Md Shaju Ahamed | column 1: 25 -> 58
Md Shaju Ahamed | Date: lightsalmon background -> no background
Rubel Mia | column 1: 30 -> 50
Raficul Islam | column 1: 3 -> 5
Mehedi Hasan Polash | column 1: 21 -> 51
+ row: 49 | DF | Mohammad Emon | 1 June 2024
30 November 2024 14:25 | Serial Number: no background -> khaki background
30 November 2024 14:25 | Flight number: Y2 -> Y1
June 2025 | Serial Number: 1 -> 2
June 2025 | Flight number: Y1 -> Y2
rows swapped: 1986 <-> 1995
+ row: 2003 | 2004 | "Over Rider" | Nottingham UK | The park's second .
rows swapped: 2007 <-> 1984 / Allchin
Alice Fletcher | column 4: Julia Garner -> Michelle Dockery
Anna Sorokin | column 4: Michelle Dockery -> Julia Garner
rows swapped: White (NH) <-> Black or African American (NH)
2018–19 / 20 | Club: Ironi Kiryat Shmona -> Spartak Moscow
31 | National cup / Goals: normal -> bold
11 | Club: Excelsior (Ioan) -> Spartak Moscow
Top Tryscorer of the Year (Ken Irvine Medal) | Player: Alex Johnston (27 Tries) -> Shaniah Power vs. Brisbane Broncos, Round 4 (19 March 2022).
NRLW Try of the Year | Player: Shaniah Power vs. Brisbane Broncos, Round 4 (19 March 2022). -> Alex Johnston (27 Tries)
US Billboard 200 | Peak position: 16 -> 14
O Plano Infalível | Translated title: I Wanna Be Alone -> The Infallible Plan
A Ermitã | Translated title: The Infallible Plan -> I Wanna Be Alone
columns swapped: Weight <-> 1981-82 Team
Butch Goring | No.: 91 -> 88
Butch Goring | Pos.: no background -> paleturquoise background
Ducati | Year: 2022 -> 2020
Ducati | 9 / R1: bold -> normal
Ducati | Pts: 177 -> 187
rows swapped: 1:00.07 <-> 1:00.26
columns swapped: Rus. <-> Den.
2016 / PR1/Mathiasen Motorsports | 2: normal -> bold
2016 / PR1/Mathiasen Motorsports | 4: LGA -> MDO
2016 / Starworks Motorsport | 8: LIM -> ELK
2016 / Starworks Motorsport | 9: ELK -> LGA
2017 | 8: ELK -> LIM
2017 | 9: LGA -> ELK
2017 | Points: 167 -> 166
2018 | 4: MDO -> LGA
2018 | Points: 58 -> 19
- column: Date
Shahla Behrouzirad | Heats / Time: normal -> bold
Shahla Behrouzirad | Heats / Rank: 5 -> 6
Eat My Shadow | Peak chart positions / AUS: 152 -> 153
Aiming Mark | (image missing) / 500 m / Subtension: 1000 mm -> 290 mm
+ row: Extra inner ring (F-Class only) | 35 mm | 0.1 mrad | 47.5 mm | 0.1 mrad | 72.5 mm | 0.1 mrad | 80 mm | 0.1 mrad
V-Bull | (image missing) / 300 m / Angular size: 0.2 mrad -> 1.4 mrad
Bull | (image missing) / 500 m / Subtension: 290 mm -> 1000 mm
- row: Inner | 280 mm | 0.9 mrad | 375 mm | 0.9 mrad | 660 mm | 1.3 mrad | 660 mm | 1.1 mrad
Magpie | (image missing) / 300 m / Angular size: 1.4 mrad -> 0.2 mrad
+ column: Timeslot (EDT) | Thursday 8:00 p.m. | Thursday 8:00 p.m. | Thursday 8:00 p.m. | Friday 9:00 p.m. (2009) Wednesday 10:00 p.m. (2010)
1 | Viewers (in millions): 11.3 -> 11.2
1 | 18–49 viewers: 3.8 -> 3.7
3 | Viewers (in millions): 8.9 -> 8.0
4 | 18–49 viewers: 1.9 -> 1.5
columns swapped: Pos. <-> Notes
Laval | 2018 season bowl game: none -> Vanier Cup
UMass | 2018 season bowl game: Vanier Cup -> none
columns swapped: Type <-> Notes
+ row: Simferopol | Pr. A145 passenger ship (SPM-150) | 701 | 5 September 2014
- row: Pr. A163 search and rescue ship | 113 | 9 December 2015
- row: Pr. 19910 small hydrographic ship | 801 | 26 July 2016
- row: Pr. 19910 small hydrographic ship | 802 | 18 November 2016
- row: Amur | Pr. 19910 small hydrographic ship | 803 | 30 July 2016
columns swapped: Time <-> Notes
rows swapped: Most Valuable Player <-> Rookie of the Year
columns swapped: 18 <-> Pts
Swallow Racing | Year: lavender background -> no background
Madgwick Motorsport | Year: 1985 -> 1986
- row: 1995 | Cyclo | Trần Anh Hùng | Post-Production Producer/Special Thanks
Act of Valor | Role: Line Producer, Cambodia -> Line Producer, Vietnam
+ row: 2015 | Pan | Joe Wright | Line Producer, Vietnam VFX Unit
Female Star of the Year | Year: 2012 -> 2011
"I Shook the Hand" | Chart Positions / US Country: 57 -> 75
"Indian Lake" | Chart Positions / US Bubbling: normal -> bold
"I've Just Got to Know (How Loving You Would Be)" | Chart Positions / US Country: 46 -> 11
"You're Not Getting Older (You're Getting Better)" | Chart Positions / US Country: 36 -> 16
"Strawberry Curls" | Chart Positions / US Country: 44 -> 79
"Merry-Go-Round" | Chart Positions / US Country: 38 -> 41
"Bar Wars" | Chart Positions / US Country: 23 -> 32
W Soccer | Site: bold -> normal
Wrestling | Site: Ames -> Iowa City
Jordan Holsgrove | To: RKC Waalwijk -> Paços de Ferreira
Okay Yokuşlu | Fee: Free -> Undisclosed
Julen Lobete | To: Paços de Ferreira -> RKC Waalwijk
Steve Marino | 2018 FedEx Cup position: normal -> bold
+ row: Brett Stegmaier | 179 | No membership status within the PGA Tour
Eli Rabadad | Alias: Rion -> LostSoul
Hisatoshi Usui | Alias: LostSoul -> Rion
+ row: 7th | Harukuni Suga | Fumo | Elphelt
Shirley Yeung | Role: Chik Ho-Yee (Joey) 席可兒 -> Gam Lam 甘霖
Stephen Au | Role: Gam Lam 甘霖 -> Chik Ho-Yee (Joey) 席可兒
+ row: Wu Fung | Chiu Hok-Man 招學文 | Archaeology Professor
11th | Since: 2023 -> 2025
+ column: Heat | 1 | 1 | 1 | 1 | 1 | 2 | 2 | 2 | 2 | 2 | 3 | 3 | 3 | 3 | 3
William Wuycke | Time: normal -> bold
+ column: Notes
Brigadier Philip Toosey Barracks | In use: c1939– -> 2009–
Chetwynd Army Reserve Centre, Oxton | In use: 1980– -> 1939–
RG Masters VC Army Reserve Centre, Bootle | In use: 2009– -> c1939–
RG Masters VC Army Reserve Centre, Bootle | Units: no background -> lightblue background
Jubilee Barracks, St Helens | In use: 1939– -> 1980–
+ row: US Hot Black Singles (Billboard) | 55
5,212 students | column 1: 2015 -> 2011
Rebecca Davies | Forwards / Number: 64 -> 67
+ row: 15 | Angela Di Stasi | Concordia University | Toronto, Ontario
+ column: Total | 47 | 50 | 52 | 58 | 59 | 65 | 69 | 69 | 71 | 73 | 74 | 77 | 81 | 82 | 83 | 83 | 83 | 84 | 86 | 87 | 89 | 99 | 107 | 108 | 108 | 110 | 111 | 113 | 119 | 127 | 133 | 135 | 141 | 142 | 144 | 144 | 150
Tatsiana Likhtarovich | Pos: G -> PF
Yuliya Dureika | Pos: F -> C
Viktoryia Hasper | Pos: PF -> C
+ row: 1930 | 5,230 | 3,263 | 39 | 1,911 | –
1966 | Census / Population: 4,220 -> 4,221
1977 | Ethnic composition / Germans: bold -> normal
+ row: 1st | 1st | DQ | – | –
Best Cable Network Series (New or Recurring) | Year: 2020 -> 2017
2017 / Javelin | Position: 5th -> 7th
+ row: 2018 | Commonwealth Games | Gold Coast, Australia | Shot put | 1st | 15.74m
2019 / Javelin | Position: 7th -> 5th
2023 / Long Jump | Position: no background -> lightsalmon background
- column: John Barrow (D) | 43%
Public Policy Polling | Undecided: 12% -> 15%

###

**BRIEF**
Repeat the material from its first line through the line that contains "NRLW Try of", substituting "Dynamo Moscow" for "Spartak Moscow" and leaving everything else unchanged.

**SOLUTION FOR THIS EXERCISE**
Md Shaju Ahamed | column 1: 25 -> 58
Md Shaju Ahamed | Date: lightsalmon background -> no background
Rubel Mia | column 1: 30 -> 50
Raficul Islam | column 1: 3 -> 5
Mehedi Hasan Polash | column 1: 21 -> 51
+ row: 49 | DF | Mohammad Emon | 1 June 2024
30 November 2024 14:25 | Serial Number: no background -> khaki background
30 November 2024 14:25 | Flight number: Y2 -> Y1
June 2025 | Serial Number: 1 -> 2
June 2025 | Flight number: Y1 -> Y2
rows swapped: 1986 <-> 1995
+ row: 2003 | 2004 | "Over Rider" | Nottingham UK | The park's second .
rows swapped: 2007 <-> 1984 / Allchin
Alice Fletcher | column 4: Julia Garner -> Michelle Dockery
Anna Sorokin | column 4: Michelle Dockery -> Julia Garner
rows swapped: White (NH) <-> Black or African American (NH)
2018–19 / 20 | Club: Ironi Kiryat Shmona -> Dynamo Moscow
31 | National cup / Goals: normal -> bold
11 | Club: Excelsior (Ioan) -> Dynamo Moscow
Top Tryscorer of the Year (Ken Irvine Medal) | Player: Alex Johnston (27 Tries) -> Shaniah Power vs. Brisbane Broncos, Round 4 (19 March 2022).
NRLW Try of the Year | Player: Shaniah Power vs. Brisbane Broncos, Round 4 (19 March 2022). -> Alex Johnston (27 Tries)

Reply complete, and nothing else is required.